Yes, instruction cache is completely separated from data cache.

Etienne <etcimon gmail.com> writes:

On 2014-02-18 1:13 PM, "Casper Færgemand" <shorttail hotmail.com>" wrote:
 On Tuesday, 18 February 2014 at 08:11:04 UTC, Dicebot wrote:
 I tested some prime sieves both in C++ and D. They worked fastest with
 dynamic arrays with a size matching the L1 cache. I presume the
 instructions are located elsewhere in the CPU.

Does that mean ubyte[] = new ubyte[4092] is more likely to end up in the 
CPU cache than ubyte[4092] or the inverse ?

"Dicebot" <public dicebot.lv> writes:

On Tuesday, 18 February 2014 at 19:55:20 UTC, Etienne wrote:
 On 2014-02-18 1:13 PM, "Casper Færgemand" 
 <shorttail hotmail.com>" wrote:
 On Tuesday, 18 February 2014 at 08:11:04 UTC, Dicebot wrote:
 I tested some prime sieves both in C++ and D. They worked 
 fastest with
 dynamic arrays with a size matching the L1 cache. I presume the
 instructions are located elsewhere in the CPU.

 Does that mean ubyte[] = new ubyte[4092] is more likely to end 
 up in the CPU cache than ubyte[4092] or the inverse ?

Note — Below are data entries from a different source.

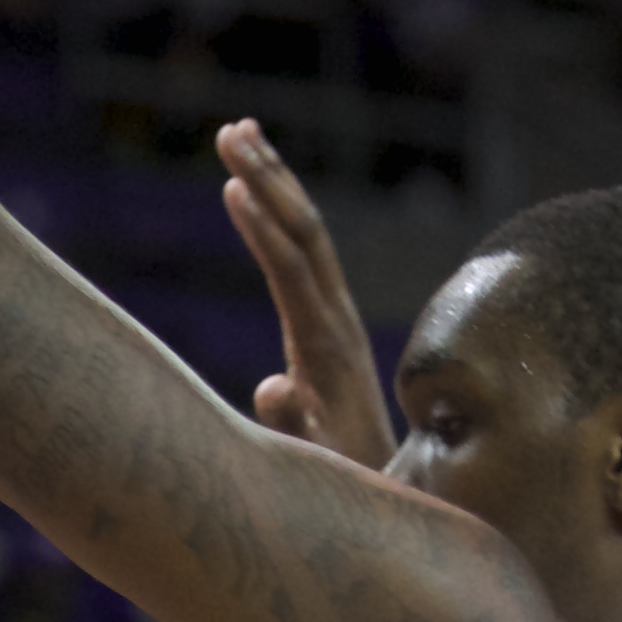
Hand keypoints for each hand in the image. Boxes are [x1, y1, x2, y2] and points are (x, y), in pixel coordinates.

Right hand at [217, 120, 395, 470]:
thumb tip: (272, 387)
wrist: (391, 493)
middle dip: (268, 178)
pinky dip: (279, 214)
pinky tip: (258, 191)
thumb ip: (293, 425)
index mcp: (325, 347)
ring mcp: (335, 317)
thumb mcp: (319, 462)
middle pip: (303, 232)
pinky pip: (303, 254)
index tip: (231, 186)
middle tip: (231, 129)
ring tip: (240, 131)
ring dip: (274, 181)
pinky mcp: (328, 323)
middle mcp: (336, 320)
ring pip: (305, 233)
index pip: (292, 273)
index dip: (262, 231)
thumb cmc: (343, 479)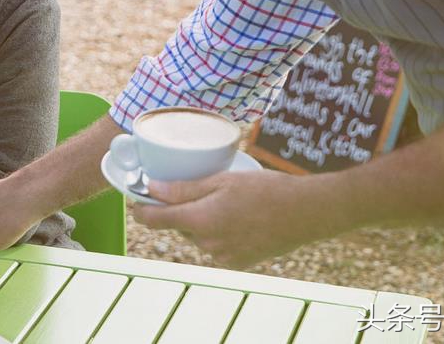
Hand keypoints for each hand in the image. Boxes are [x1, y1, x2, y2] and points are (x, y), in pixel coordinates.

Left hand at [133, 170, 330, 269]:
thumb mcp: (222, 181)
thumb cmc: (266, 190)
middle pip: (178, 225)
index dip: (142, 208)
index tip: (138, 197)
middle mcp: (207, 244)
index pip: (154, 219)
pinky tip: (237, 218)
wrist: (305, 213)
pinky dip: (218, 233)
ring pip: (197, 236)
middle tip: (198, 188)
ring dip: (201, 221)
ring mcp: (222, 256)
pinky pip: (215, 246)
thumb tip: (151, 189)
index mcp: (200, 221)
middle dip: (180, 209)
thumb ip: (184, 188)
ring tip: (226, 202)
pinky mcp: (237, 263)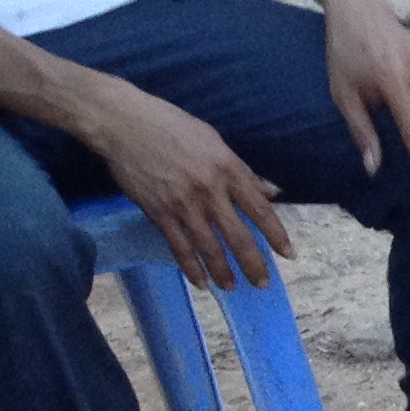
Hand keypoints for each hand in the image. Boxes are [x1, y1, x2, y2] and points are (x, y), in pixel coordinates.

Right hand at [80, 77, 291, 289]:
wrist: (121, 122)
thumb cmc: (169, 125)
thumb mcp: (213, 140)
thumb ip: (243, 171)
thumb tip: (272, 192)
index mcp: (227, 169)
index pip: (260, 209)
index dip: (276, 235)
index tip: (287, 254)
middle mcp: (209, 190)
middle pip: (238, 236)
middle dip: (253, 264)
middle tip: (262, 283)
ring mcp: (183, 203)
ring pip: (209, 247)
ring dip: (223, 272)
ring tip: (232, 288)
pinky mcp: (159, 212)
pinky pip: (179, 247)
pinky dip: (191, 268)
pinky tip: (201, 282)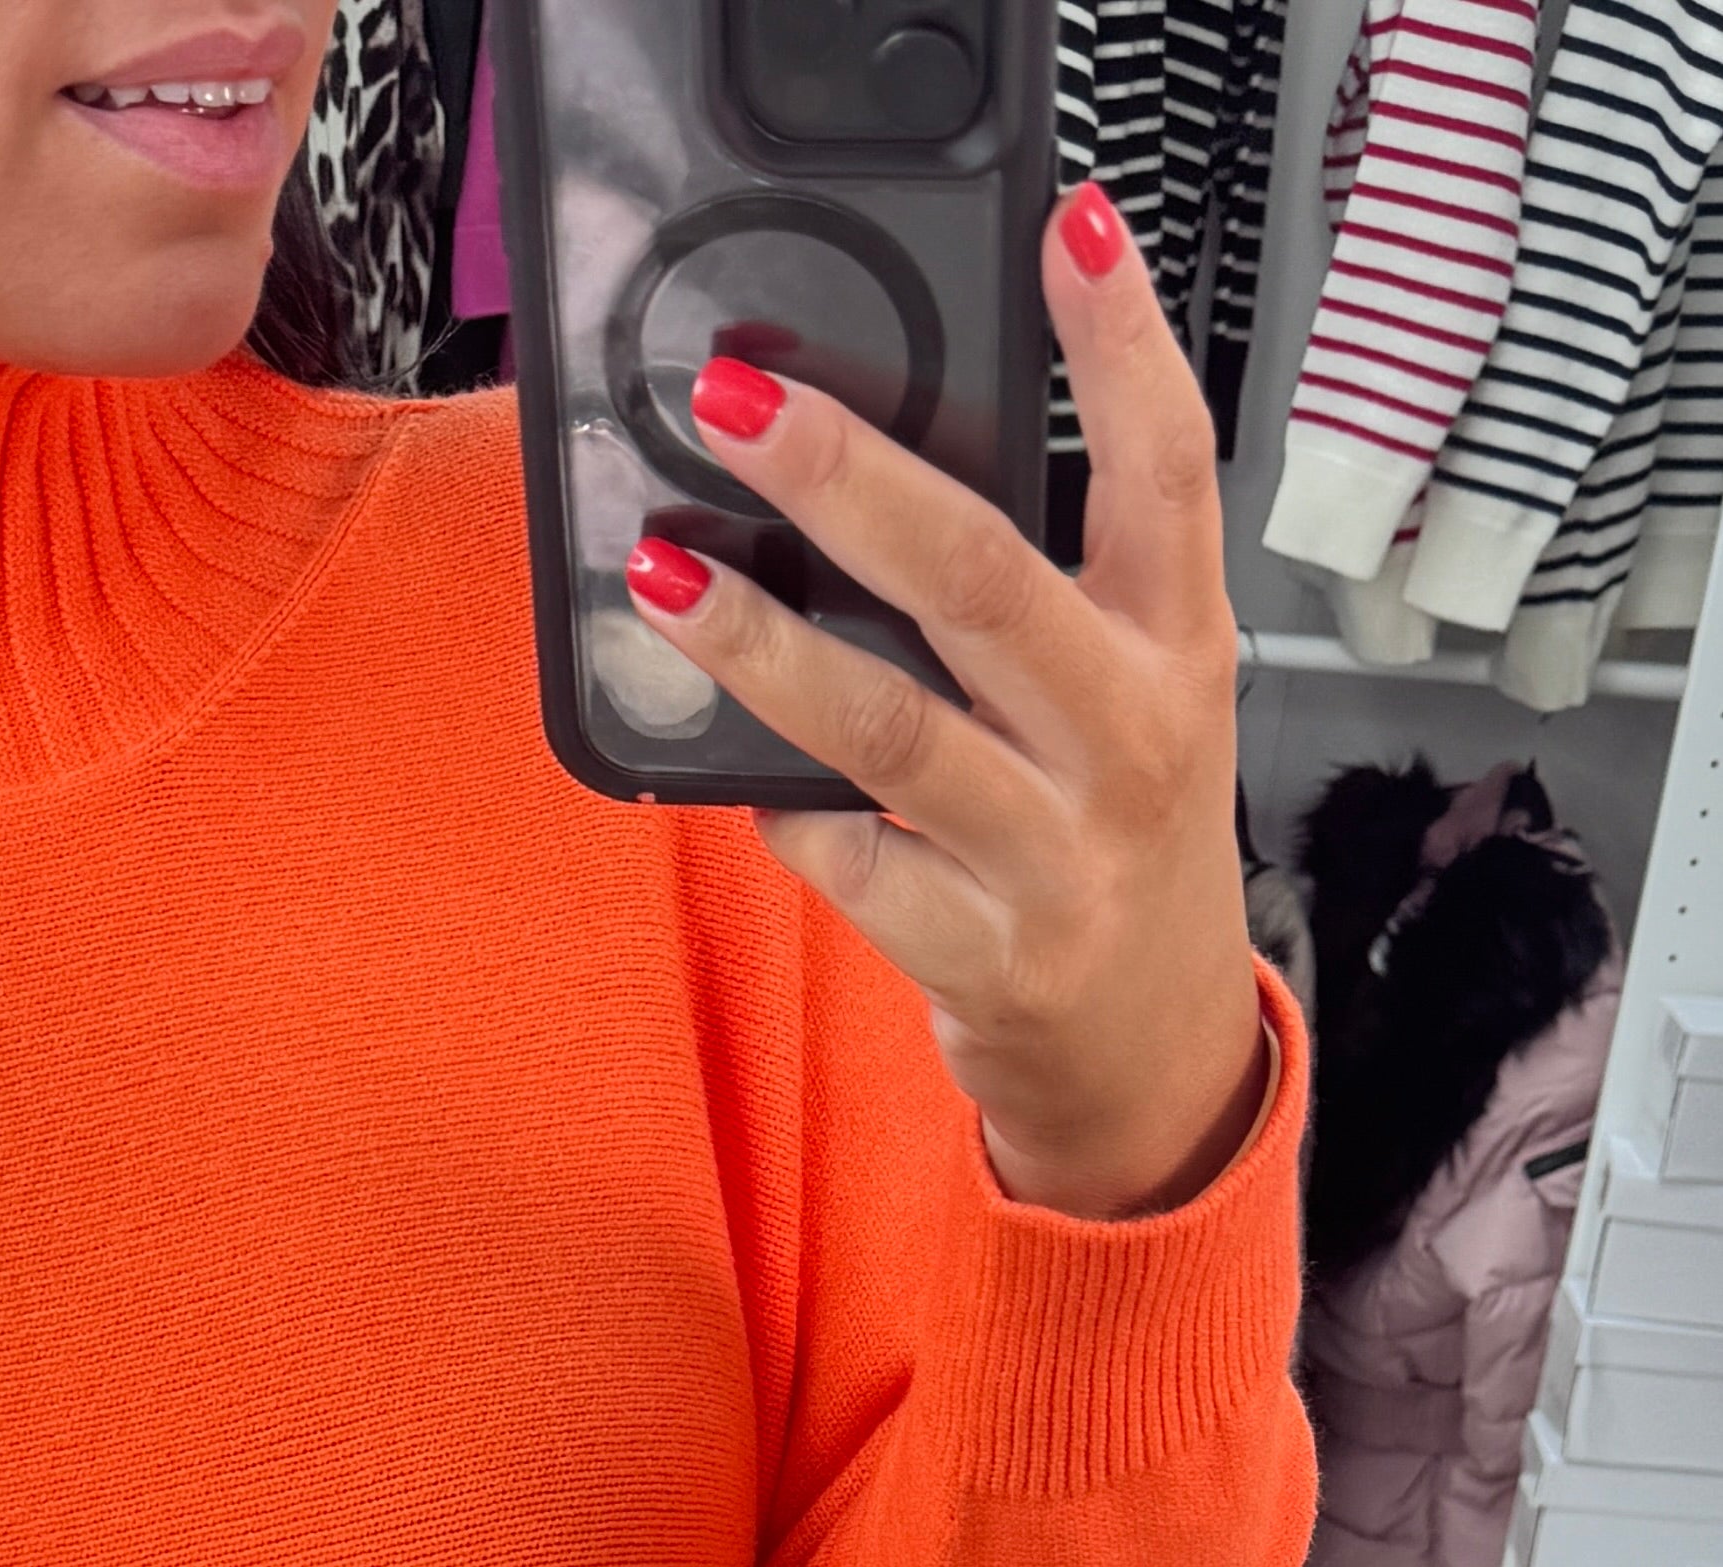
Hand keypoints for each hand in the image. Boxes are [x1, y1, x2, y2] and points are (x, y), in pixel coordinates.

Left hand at [627, 184, 1265, 1221]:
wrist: (1155, 1058)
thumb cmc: (1119, 842)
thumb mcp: (1135, 694)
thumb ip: (1051, 588)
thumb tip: (885, 463)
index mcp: (1177, 647)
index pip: (1168, 466)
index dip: (1122, 342)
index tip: (1069, 228)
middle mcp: (1129, 740)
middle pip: (983, 579)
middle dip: (849, 478)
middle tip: (740, 403)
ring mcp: (1059, 856)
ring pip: (894, 729)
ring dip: (766, 646)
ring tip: (668, 576)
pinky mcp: (988, 957)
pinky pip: (857, 869)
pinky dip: (785, 814)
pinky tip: (728, 778)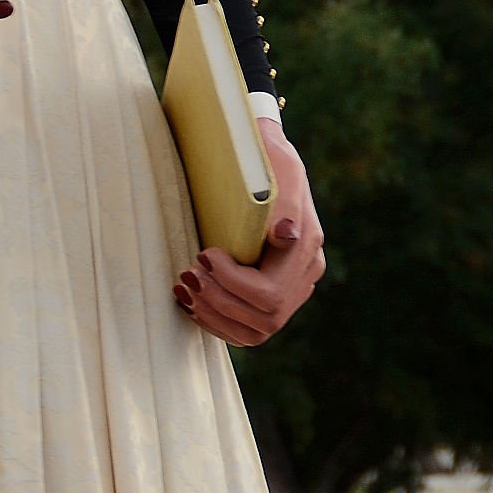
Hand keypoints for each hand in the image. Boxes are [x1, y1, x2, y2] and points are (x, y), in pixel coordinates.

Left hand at [171, 124, 325, 347]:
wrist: (260, 160)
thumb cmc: (265, 160)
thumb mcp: (279, 166)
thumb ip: (286, 200)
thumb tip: (285, 234)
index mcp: (307, 249)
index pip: (271, 291)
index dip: (232, 283)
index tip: (204, 254)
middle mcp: (304, 276)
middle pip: (265, 318)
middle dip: (218, 301)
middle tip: (187, 274)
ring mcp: (289, 291)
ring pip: (256, 332)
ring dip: (214, 316)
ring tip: (185, 290)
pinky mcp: (270, 298)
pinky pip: (247, 330)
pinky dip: (216, 322)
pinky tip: (192, 304)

It is irrelevant. If data is used continiously it will end up in 
cache anyway (assuming it fits), location does not matter. What 
is important is if it is already prefetched upon first access, 
which is more likely for static arrays as they reside in the same 
memory page as their aggregator. Then it will save you from cache 
miss upon changing the buffer context frequently.

But if you use the same buffer all the time during continious 
code flow it shouldn't impact where exactly it is located as it 
simply won't be removed from cache by newer data.